Nah, untung aja ada seorang pebisnis yg menantang Ben untuk membuat kopi dengan cita rasa terbaik yg pernah ada. Singkat kata Ben berhasil melakukannya dengan bantuan El (Julie) yang ternyata adalah seorang blogger kopi yg sedang menulis buku tentang kopi. Ternyata kopi terbaik yg pernah diicip oleh El adalah racikan pak Seno di kawasan Ijen, Dan hasil tantangan tersebut, duo Jody dan Ben mendapatkan uang satu milyar! yup, satu milyar, dipotong utang 800 juta, sisa dua ratus juta, dipakai untuk membantu salah satu karyawan mreka yg sedang mengalami musibah untuk operasi, dan tentu saja untuk membayar "royalti" kepada pak Seno yang ga jelas berapa besarnya...

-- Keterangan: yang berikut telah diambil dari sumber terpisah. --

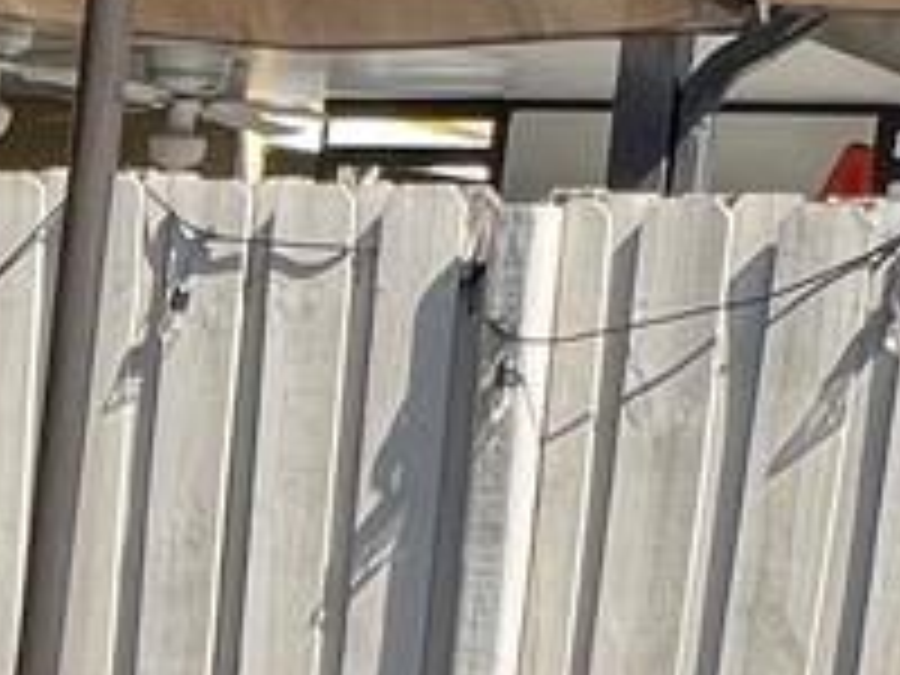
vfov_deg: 13.2
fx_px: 2704
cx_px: -360
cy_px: 1120
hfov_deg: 17.4
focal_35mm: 104
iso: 32
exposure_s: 1/423
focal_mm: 1.57
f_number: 1.8
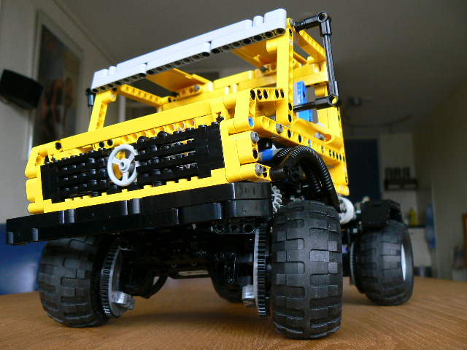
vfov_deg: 39.7
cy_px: 175
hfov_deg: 51.4
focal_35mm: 36
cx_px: 234
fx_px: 486
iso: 100
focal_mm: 6
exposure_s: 1/25
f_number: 3.2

Selain itu, ada dialog yg berasa mengganggu seperti curhatan-curhatan El kepada Jody yg menurut gua sih bisa diedit lagi atau dihilangkan saja. Toh ga ada gunanya juga, di bagian awal digambarkan sepertinya El adalah love-interest nya Jody namun ternyata di ending cerita...hmmm... i can't tell, it would be spoiler, hahahahaha....

Ga bisa disangkal film ini mempunyai pengambilan gambar yg indah dengan iringan komposisi lagu yg easy listening menjadikannya sebuah feel-good movie.

Ending film ini agak berasa ga jelas, karena Jody, Ben, beserta tiga karyawan mereka pergi keliling indonesia dengan sisa duit yg ada (emang ada sisa yak?) untuk mempromosikan filosofi kopi dengan middle-bus dua tingkat yg dibeli oleh Jody. Ga jelas dengan modal dari mana, hmmm..mungkin dr modal hasil penjualan kedai mereka. Yup, Jody menjual kedai mereka... untuk membiayai perjalanan mreka keliling indonesia berlima! Belum lagi, salah satu karyawan perempuannya ikut mereka keliling indonesia padahal suaminya baru mengalami kecelakaan. Ya sudahlah, terserah mereka mau ngapain. Kalaupun dana mereka tidak cukup, engga usah kuatir karena kopi Torabika menjadi sponsor dari film ini, hahahaha....

seperti yg gua tulis di atas, film ini tidak melulu tentang kopi. di mana cita rasa kopi terbaik tidak hanya bergantung pada si peracik, tapi semua juga berawal dari ketika kopi itu ditanam... Menanam kopi harus dengan rasa cinta, diolah dengan sebuah keahlian dan terciptalah secangkir kopi yg nikmat.... begitu pula dengan hidup.. semua yg kita kerjakan harus dengan rasa cinta yg datang dari hati. Yg terpenting lagi, sebagaimana pun nikmatnya secangkir kopi, pasti ada rasa pahit di dalamnya yang tidak dapat disembunyikan, seperti masa lalu yg mungkin terasa pahit.. yg bisa kita lakukan adalah berdamai dengan masa lalu itu.